Required action
Go through the data below. Pull out every line that has the word "Courtyard".

+++

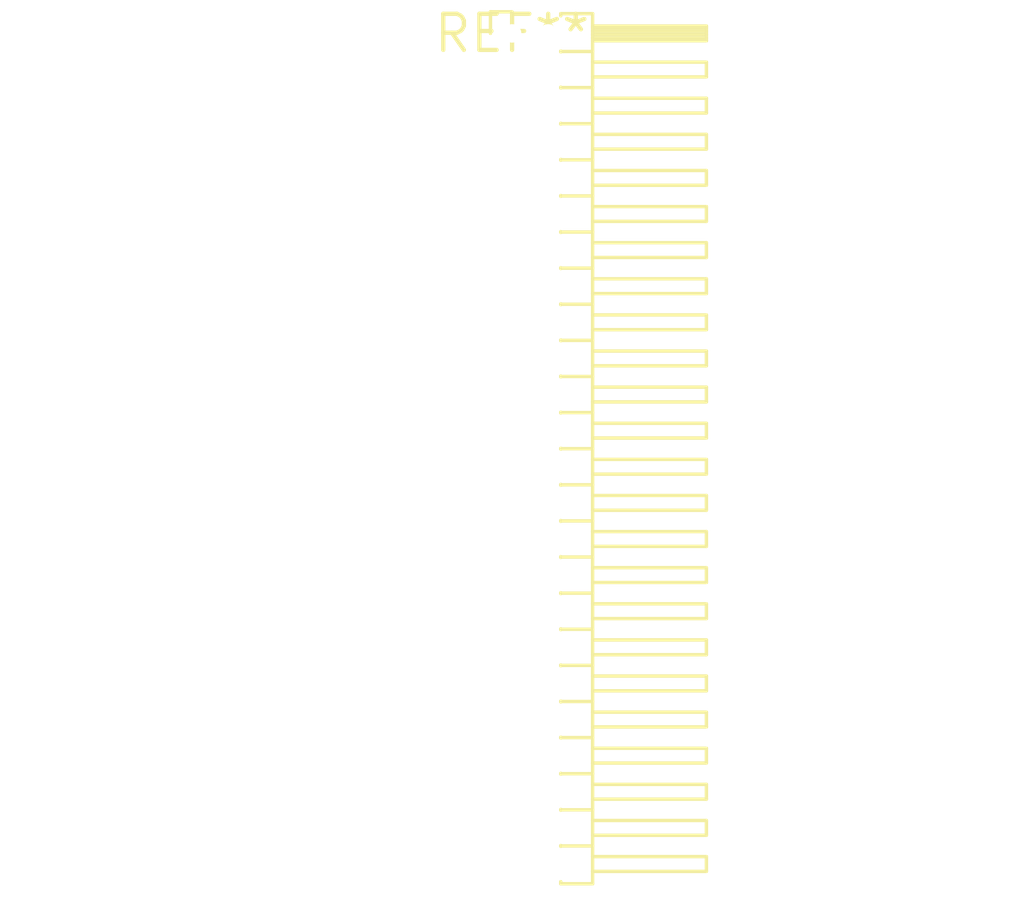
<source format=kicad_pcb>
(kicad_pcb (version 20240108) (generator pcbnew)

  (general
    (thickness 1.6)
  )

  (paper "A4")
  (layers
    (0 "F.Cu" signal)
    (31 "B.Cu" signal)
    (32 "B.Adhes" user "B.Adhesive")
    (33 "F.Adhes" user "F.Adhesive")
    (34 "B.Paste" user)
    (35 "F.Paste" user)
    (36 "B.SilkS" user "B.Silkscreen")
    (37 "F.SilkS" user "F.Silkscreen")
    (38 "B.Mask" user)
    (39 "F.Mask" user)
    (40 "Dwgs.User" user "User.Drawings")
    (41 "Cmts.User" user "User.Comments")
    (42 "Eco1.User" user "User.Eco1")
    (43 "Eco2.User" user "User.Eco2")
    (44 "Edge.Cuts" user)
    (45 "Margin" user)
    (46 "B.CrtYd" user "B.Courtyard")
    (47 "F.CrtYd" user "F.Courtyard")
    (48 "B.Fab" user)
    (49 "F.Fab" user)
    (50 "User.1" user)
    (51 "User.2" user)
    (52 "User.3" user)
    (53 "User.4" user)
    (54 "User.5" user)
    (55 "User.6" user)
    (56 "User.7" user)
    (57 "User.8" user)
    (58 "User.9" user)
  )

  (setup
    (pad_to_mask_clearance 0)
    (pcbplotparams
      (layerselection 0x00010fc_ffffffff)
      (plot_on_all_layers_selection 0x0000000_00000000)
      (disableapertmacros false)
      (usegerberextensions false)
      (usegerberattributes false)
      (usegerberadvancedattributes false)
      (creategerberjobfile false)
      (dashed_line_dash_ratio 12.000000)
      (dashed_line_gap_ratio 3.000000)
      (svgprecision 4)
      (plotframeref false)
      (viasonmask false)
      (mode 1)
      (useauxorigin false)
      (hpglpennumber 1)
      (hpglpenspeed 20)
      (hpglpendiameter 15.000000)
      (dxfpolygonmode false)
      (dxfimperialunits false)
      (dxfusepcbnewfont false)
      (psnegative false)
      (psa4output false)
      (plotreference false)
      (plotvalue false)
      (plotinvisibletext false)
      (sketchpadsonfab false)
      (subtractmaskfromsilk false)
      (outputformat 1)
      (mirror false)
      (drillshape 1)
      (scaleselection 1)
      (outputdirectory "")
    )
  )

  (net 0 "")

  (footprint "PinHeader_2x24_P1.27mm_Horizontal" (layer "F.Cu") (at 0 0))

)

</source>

+++

Completed task
    (46 "B.CrtYd" user "B.Courtyard")
    (47 "F.CrtYd" user "F.Courtyard")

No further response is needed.